* [Work instruction] Write out the stretch of lines below that begins at the line with "middle tip: (986, 792)" and ends at the line with "thumb cmc: (1047, 903)", including both, exactly as given and nothing more.
- - - - -
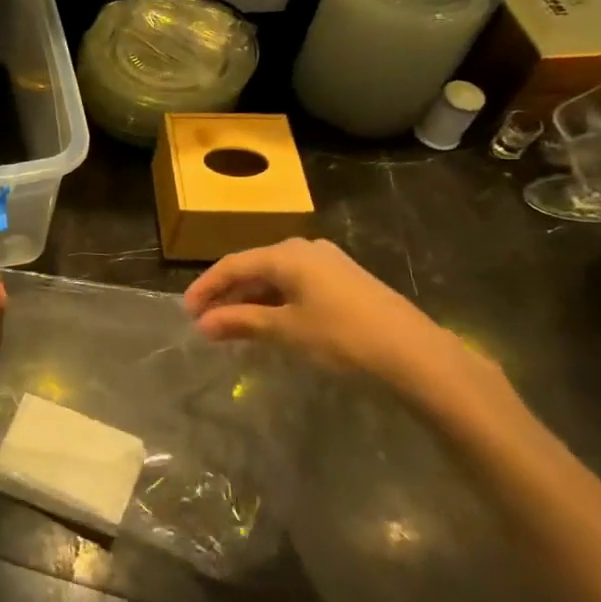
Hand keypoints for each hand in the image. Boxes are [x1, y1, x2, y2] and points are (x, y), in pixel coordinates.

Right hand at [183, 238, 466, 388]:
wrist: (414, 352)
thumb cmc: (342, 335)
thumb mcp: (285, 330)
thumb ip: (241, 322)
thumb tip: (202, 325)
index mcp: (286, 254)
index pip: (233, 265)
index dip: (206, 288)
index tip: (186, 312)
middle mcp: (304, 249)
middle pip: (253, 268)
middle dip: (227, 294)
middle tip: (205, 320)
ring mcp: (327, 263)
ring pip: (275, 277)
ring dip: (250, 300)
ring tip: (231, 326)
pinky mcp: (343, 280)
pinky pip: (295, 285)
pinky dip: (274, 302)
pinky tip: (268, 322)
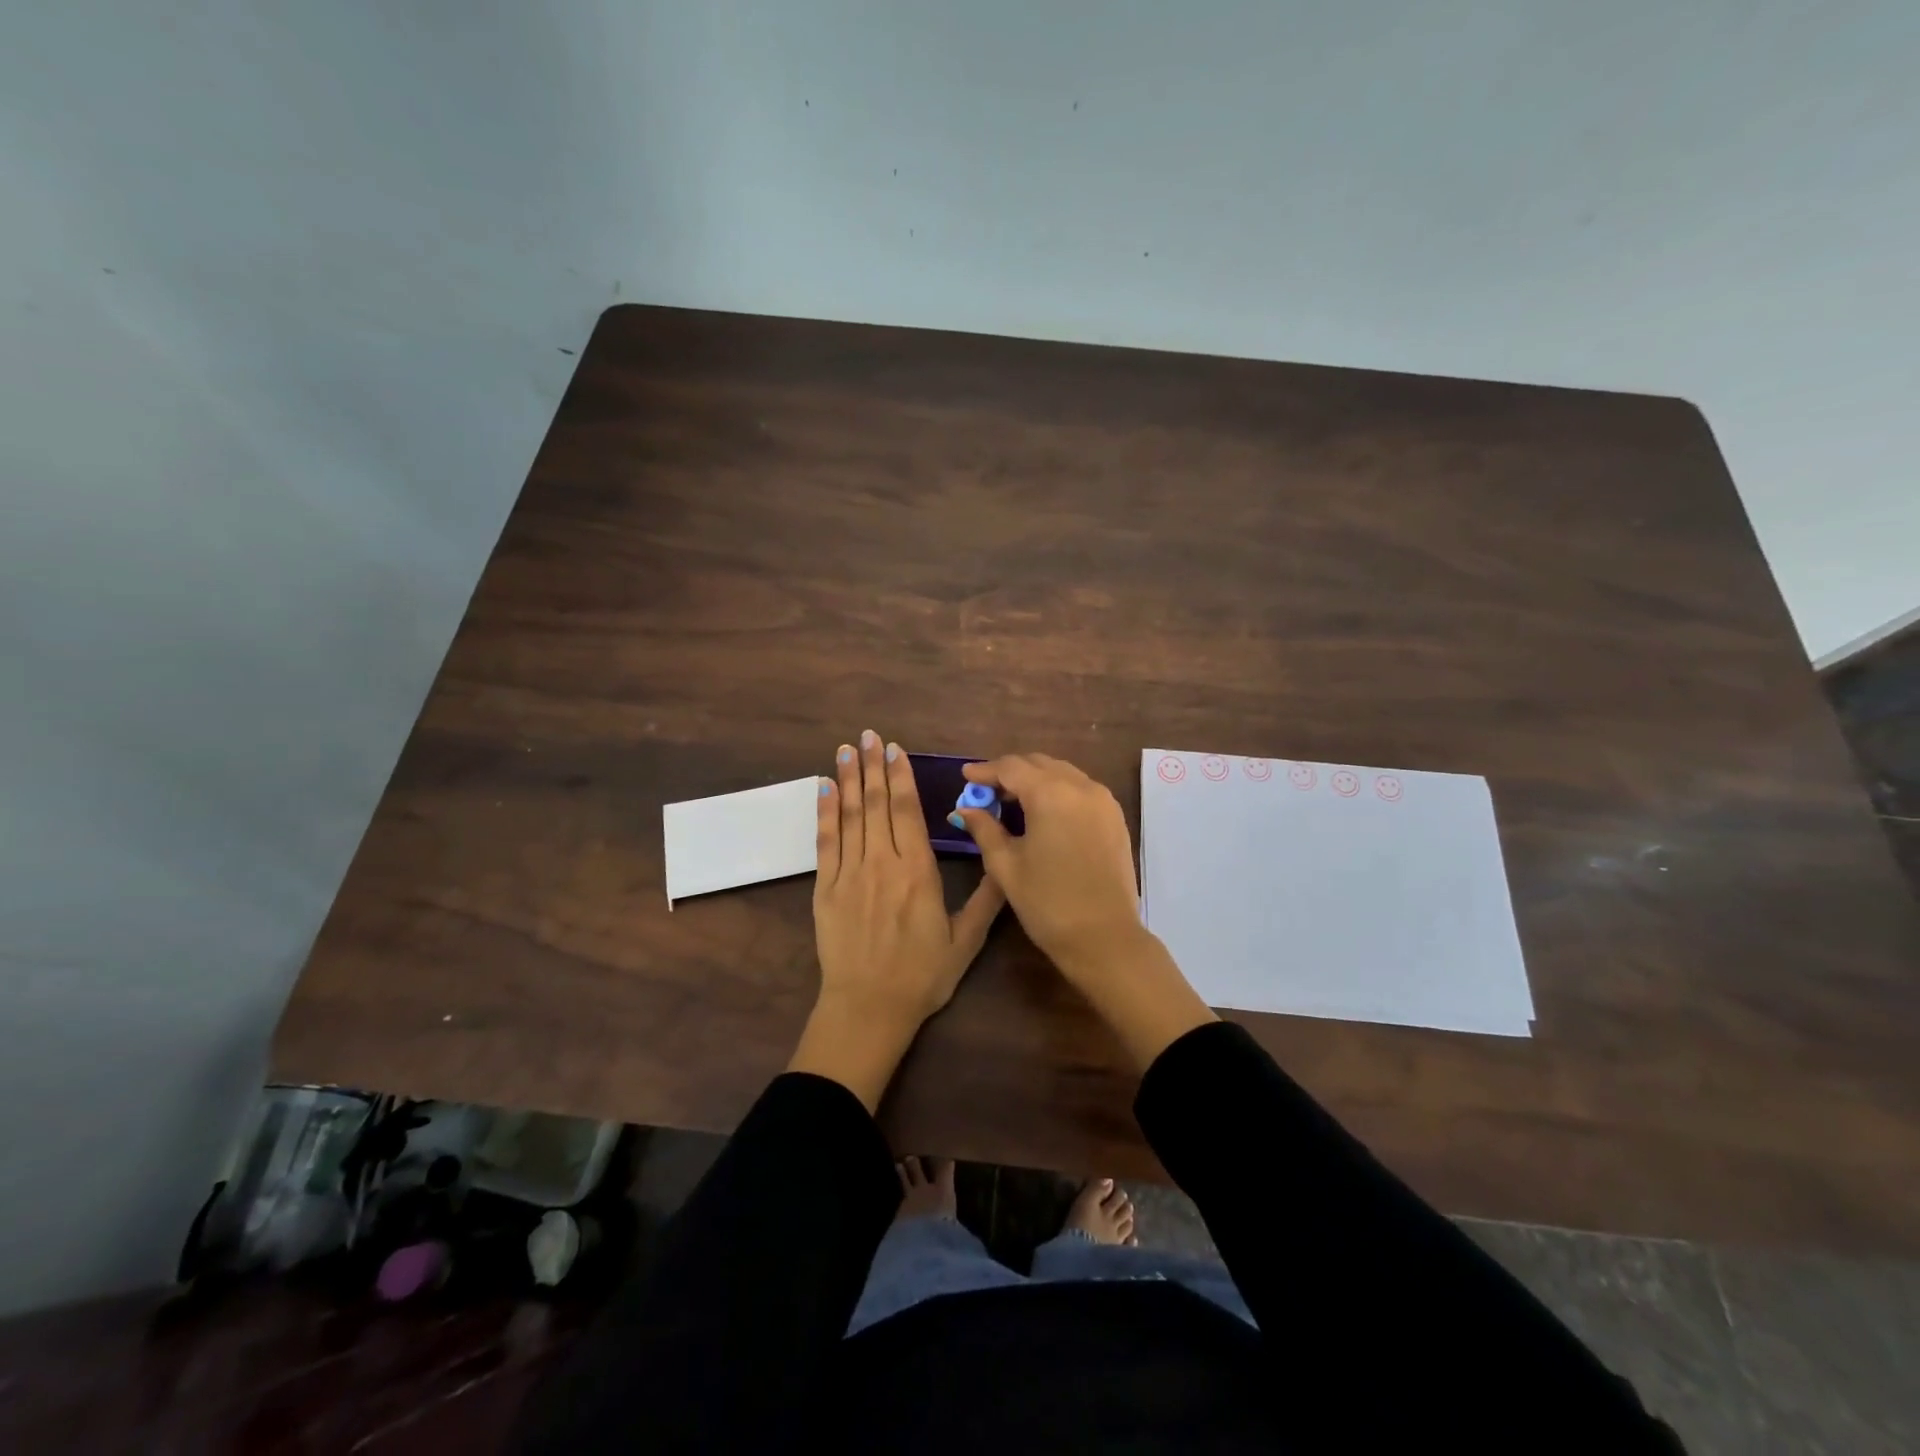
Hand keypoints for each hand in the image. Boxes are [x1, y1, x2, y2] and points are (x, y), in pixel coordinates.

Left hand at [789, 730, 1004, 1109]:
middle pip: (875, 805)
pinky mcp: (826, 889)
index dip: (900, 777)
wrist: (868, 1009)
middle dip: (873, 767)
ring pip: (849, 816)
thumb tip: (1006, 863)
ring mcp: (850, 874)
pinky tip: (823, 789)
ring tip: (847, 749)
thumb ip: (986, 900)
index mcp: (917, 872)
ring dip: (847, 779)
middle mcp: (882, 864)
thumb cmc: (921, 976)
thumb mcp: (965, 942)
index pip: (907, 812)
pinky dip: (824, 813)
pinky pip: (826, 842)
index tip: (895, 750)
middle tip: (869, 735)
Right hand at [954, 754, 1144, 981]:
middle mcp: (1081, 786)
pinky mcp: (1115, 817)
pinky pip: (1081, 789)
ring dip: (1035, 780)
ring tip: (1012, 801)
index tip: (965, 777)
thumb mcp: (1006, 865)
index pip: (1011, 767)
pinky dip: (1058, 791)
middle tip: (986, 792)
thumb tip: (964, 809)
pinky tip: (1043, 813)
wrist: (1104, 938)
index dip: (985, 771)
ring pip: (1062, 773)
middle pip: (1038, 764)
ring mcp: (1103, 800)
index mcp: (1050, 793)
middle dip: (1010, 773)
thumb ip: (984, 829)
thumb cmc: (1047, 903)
- - - - -
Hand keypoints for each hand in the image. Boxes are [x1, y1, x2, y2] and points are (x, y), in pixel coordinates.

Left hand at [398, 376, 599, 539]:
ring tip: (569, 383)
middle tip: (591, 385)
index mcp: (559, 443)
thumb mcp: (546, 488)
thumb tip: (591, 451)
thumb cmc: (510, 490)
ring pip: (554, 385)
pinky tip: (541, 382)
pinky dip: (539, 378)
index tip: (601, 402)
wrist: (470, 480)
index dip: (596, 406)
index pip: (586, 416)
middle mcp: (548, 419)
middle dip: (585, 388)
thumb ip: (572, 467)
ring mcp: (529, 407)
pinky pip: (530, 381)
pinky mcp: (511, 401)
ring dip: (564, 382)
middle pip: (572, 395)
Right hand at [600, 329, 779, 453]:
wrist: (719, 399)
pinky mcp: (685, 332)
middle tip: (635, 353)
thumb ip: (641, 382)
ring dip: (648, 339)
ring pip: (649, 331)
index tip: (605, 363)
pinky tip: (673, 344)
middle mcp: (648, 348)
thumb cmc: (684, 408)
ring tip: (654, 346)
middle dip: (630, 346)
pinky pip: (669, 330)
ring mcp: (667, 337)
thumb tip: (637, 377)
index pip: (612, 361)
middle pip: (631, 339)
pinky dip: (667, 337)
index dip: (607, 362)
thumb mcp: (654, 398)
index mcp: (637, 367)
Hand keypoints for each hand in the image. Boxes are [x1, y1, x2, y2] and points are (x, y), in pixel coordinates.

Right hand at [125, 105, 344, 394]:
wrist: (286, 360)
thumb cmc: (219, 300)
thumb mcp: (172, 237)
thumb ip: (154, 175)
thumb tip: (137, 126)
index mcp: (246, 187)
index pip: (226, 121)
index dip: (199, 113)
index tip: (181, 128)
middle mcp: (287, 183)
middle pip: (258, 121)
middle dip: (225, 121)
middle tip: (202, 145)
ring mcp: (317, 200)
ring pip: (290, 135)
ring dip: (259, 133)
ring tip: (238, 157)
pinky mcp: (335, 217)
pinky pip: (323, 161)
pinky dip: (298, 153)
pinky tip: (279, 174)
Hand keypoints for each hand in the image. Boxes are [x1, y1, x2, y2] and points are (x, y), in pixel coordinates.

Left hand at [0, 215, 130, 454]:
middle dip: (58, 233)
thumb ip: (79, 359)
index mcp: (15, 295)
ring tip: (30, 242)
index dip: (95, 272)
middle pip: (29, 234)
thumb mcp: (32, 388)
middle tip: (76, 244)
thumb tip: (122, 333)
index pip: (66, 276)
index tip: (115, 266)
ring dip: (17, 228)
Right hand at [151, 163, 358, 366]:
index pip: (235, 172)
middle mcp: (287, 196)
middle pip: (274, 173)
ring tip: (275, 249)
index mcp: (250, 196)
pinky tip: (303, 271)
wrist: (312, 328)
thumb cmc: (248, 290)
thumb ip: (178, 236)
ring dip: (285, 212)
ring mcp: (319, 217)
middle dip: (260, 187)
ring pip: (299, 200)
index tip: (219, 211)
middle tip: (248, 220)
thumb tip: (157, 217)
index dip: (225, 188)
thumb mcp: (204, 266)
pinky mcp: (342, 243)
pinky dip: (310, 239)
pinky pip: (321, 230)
- - - - -
* [Answer area]
middle tip: (986, 792)
thumb tip: (964, 809)
pinky tip: (1043, 813)
wrist: (1104, 938)
index dip: (985, 771)
ring pip: (1062, 773)
middle pip: (1038, 764)
ring mcp: (1103, 800)
index mcp: (1050, 793)
middle dip: (1010, 773)
thumb ip: (984, 829)
thumb cmc: (1047, 903)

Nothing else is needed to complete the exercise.